Solar water splitting into H₂ and O₂ is a promising approach to provide renewable fuels. However, the presence of O₂ hampers H₂ generation and most photocatalysts show a major drop in activity in air without synthetic modification. Here, we demonstrate efficient H₂ evolution in air, simply enabled by controlling O₂ diffusion in the solvent. We show that in deep eutectic solvents (DESs), photocatalysts retain up to 97% of their H₂ evolution activity and quantum efficiency under aerobic conditions whereas in water, the same catalysts are almost entirely quenched. Solvent-induced O₂ tolerance is achieved by H₂ generation outcompeting O₂-induced quenching due to low O₂ diffusivities in DESs combined with low O₂ solubilities.
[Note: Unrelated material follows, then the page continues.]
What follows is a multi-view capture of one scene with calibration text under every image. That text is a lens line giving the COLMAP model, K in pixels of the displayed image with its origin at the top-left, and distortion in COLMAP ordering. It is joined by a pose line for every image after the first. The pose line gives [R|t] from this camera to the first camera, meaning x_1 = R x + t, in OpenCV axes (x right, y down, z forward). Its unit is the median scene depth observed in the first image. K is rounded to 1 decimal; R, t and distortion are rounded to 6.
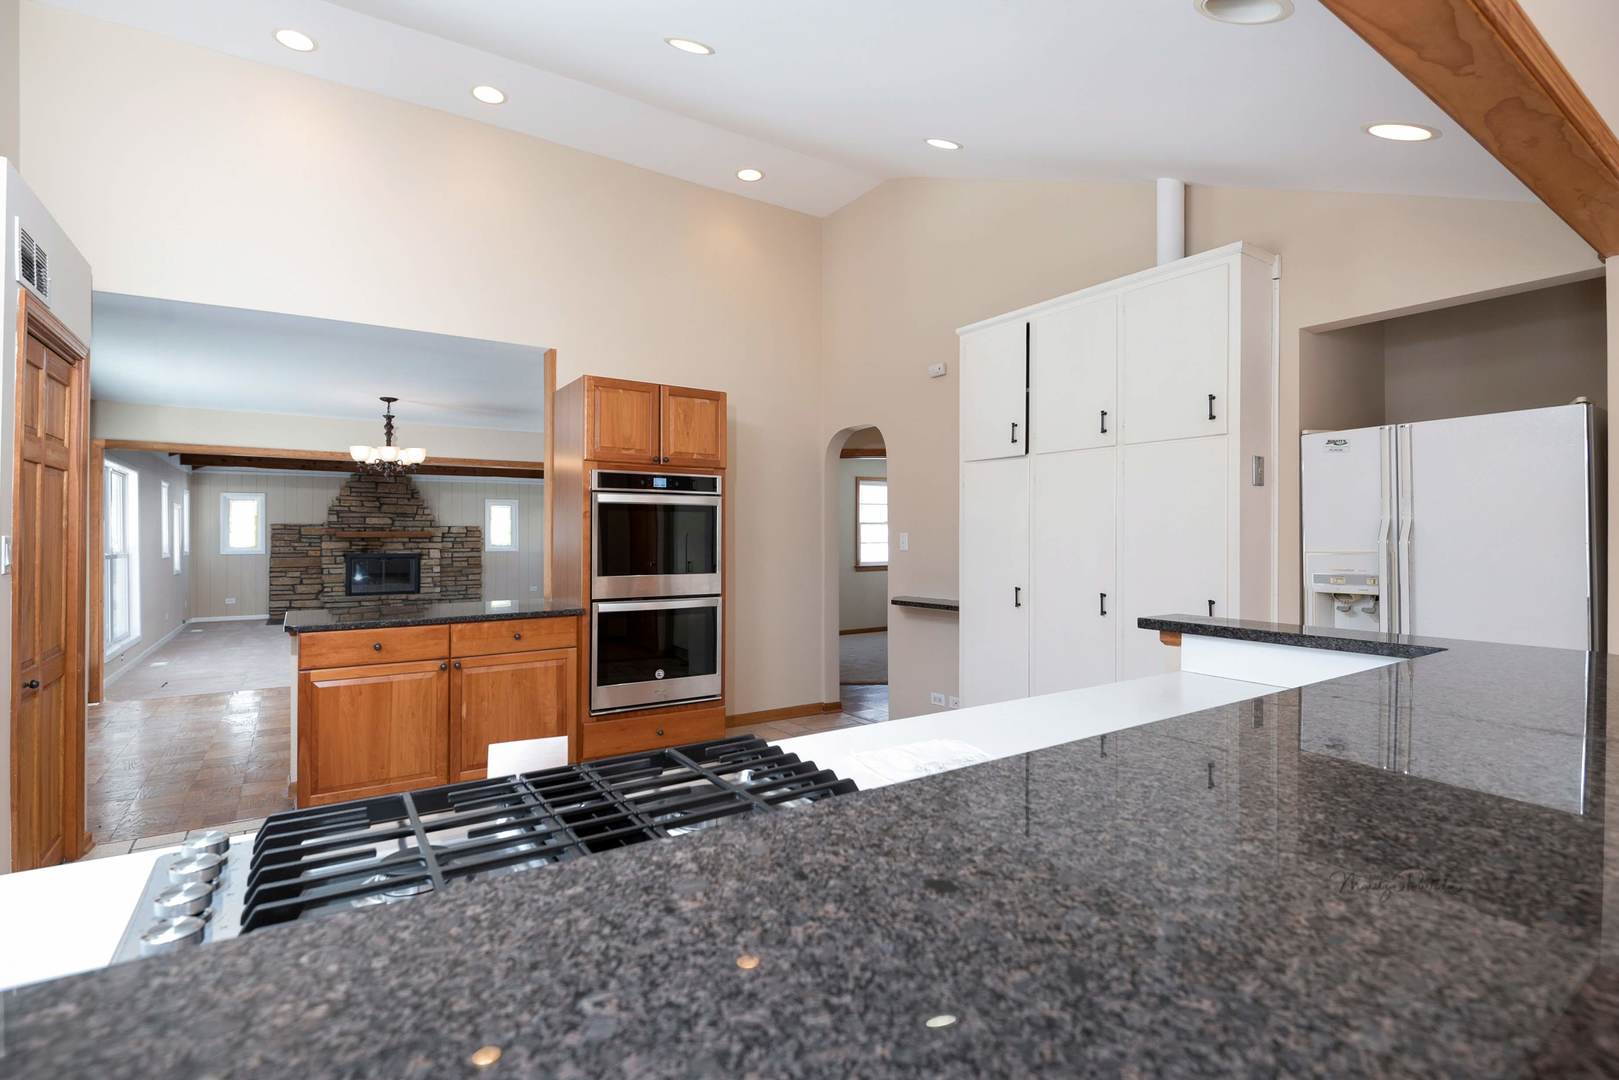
lens RADIAL K [[759.8, 0, 797.0], [0, 759.8, 539.7], [0, 0, 1]] dist [-0.008134, -0.000520]
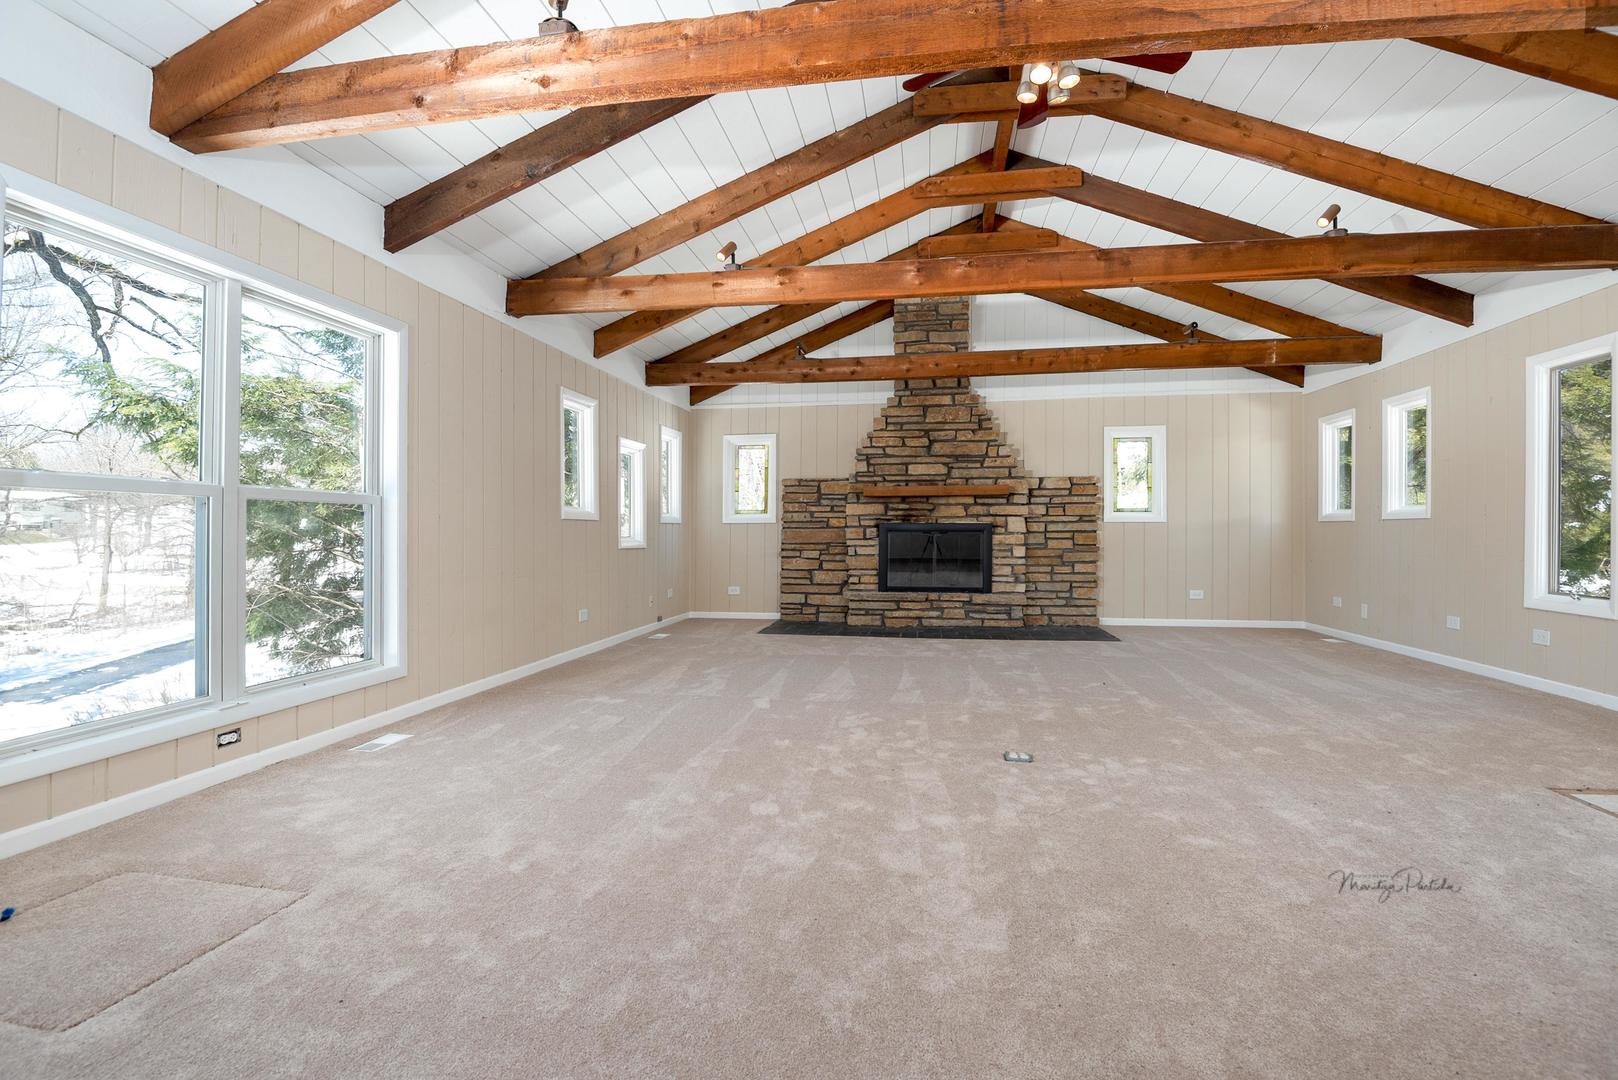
lens RADIAL K [[759.3, 0, 801.5], [0, 759.3, 529.8], [0, 0, 1]] dist [-0.008134, -0.000520]
pose [[0.708697, 0.004459, -0.705498, -0.197528], [0.000763, 0.999975, 0.007087, 0.019054], [0.705512, -0.005561, 0.708676, 0.503247]]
Using this mechanism, we derive design rules and demonstrate that applying these rules to H₂ generation in water can enhance O₂ tolerance to >34%. The simplicity and generality of this approach paves the way for enhancing water splitting without adding complexity.

中文翻译：

---

溶剂控制的 O2 扩散可实现耐空气的太阳能制氢

太阳能水分解成H ₂和O ₂是一种提供可再生燃料的有前途的方法。然而，O ₂的存在阻碍了H _{2 的}生成，并且大多数光催化剂在没有合成改性的情况下在空气中的活性显着下降。在这里，我们展示了空气中H _{2 的}高效释放，只需通过控制溶剂中的O ₂扩散即可实现。我们表明，在深共熔溶剂 (DES) 中，光催化剂在有氧条件下保留高达 97% 的 H ₂析出活性和量子效率，而在水中，相同的催化剂几乎完全淬灭。通过 H ₂实现溶剂诱导的 O ₂耐受性由于DESs中的低O ₂扩散率与低O ₂溶解度相结合，产生的O ₂诱导的猝灭胜过O ₂诱导的淬灭。使用这种机制，我们推导出设计规则并证明将这些规则应用于水中的H ₂生成可以将 O ₂耐受性提高到 > 34%。这种方法的简单性和通用性为在不增加复杂性的情况下增强水分解铺平了道路。